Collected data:
---

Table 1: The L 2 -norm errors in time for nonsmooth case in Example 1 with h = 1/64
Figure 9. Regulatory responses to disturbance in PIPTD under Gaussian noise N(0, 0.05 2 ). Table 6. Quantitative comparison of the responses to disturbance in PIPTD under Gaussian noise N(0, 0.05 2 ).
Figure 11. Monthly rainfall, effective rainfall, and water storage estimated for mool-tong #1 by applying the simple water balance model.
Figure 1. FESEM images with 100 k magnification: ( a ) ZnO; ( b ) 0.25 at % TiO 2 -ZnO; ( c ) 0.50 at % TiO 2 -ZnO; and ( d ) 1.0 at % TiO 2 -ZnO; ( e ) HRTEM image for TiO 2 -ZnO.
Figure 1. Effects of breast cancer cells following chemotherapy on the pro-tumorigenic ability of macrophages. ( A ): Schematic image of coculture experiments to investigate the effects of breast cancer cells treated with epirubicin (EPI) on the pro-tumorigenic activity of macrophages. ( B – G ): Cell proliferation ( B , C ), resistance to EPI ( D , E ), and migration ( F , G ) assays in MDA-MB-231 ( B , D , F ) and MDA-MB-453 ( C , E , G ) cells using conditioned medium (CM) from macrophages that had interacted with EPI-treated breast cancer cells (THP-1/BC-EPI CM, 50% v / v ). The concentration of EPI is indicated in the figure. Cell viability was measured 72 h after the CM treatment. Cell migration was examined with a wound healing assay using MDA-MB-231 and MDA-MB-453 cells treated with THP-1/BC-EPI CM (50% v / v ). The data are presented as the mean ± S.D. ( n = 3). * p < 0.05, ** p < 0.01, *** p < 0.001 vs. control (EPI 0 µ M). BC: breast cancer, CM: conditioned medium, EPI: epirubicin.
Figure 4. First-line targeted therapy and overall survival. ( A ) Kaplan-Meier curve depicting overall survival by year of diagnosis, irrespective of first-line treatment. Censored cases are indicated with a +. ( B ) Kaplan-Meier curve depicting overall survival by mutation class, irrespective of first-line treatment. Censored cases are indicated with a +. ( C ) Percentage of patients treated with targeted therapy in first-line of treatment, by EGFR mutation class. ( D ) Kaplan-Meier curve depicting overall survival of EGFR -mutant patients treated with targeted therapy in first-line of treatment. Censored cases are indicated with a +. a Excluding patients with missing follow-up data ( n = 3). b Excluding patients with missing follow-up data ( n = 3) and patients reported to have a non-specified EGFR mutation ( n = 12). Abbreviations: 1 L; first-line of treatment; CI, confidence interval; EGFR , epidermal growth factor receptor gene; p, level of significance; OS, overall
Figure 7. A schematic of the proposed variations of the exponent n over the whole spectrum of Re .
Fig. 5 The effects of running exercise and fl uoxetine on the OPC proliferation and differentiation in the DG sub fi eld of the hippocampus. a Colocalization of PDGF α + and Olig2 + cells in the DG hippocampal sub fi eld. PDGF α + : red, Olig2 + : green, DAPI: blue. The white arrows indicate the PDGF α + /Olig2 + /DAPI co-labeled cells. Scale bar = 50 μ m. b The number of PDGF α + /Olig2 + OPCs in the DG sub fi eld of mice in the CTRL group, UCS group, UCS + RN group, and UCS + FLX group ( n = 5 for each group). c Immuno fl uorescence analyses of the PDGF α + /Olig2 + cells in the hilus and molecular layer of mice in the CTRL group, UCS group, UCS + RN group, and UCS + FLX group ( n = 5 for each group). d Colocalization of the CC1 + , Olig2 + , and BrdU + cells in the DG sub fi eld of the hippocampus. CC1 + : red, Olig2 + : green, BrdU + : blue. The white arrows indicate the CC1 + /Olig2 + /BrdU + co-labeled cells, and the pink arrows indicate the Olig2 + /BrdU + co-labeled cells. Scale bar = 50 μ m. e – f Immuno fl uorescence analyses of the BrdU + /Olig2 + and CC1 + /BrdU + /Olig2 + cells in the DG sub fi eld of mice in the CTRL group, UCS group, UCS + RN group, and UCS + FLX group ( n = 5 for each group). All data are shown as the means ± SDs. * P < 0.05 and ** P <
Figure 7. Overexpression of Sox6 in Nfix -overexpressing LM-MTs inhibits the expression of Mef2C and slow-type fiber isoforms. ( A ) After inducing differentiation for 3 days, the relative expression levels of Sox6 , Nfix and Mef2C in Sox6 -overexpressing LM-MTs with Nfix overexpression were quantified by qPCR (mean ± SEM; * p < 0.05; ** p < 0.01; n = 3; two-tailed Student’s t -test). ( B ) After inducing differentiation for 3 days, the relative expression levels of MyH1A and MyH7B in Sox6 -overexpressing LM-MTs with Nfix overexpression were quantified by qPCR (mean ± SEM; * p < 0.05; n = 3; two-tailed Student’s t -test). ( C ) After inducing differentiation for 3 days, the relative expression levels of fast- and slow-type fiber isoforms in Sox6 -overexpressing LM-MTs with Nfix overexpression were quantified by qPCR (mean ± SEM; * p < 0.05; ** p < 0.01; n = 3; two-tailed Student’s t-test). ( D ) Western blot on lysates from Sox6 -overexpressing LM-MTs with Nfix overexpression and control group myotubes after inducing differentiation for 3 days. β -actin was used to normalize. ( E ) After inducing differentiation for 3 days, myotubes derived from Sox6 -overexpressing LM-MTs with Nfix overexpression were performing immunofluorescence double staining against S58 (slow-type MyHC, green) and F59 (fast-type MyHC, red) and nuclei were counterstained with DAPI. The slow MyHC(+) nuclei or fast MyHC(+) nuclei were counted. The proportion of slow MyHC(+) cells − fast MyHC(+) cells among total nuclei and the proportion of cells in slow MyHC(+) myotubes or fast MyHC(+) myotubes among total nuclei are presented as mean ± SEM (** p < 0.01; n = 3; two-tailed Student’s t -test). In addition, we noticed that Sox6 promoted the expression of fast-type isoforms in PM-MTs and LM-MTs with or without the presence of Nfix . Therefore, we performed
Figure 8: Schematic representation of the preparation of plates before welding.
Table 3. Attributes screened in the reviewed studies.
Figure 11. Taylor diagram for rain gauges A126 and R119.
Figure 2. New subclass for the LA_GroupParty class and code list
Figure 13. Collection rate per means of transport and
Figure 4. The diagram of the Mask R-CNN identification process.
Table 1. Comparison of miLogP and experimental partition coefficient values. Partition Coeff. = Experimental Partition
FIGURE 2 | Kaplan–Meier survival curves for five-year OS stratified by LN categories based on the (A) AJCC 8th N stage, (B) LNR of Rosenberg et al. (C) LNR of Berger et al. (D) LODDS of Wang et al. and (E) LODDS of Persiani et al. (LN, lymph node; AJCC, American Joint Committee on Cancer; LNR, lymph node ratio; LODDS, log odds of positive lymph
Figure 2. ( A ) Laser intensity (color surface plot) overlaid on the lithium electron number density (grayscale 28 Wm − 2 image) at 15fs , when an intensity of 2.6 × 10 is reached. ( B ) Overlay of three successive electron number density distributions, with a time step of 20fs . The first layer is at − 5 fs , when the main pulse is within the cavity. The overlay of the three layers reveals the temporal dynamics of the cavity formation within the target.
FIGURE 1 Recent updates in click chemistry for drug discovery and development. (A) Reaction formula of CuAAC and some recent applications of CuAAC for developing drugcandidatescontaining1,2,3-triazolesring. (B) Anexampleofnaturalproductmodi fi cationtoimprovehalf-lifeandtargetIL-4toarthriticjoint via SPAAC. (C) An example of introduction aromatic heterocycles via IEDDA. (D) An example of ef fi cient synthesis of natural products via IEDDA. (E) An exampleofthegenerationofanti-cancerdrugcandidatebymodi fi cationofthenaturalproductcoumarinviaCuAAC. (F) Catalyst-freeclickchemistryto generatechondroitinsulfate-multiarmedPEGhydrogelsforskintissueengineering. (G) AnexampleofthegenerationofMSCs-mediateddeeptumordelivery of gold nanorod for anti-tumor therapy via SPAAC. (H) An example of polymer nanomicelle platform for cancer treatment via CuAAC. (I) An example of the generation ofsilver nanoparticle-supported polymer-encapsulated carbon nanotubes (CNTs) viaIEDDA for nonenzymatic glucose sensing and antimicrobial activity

---

=== Exercise aim ===
Pick out the lines above containing the word "indicated", then copy them.

=== Answer for the task ===
Figure 1. Effects of breast cancer cells following chemotherapy on the pro-tumorigenic ability of macrophages. ( A ): Schematic image of coculture experiments to investigate the effects of breast cancer cells treated with epirubicin (EPI) on the pro-tumorigenic activity of macrophages. ( B – G ): Cell proliferation ( B , C ), resistance to EPI ( D , E ), and migration ( F , G ) assays in MDA-MB-231 ( B , D , F ) and MDA-MB-453 ( C , E , G ) cells using conditioned medium (CM) from macrophages that had interacted with EPI-treated breast cancer cells (THP-1/BC-EPI CM, 50% v / v ). The concentration of EPI is indicated in the figure. Cell viability was measured 72 h after the CM treatment. Cell migration was examined with a wound healing assay using MDA-MB-231 and MDA-MB-453 cells treated with THP-1/BC-EPI CM (50% v / v ). The data are presented as the mean ± S.D. ( n = 3). * p < 0.05, ** p < 0.01, *** p < 0.001 vs. control (EPI 0 µ M). BC: breast cancer, CM: conditioned medium, EPI: epirubicin.
Figure 4. First-line targeted therapy and overall survival. ( A ) Kaplan-Meier curve depicting overall survival by year of diagnosis, irrespective of first-line treatment. Censored cases are indicated with a +. ( B ) Kaplan-Meier curve depicting overall survival by mutation class, irrespective of first-line treatment. Censored cases are indicated with a +. ( C ) Percentage of patients treated with targeted therapy in first-line of treatment, by EGFR mutation class. ( D ) Kaplan-Meier curve depicting overall survival of EGFR -mutant patients treated with targeted therapy in first-line of treatment. Censored cases are indicated with a +. a Excluding patients with missing follow-up data ( n = 3). b Excluding patients with missing follow-up data ( n = 3) and patients reported to have a non-specified EGFR mutation ( n = 12). Abbreviations: 1 L; first-line of treatment; CI, confidence interval; EGFR , epidermal growth factor receptor gene; p, level of significance; OS, overall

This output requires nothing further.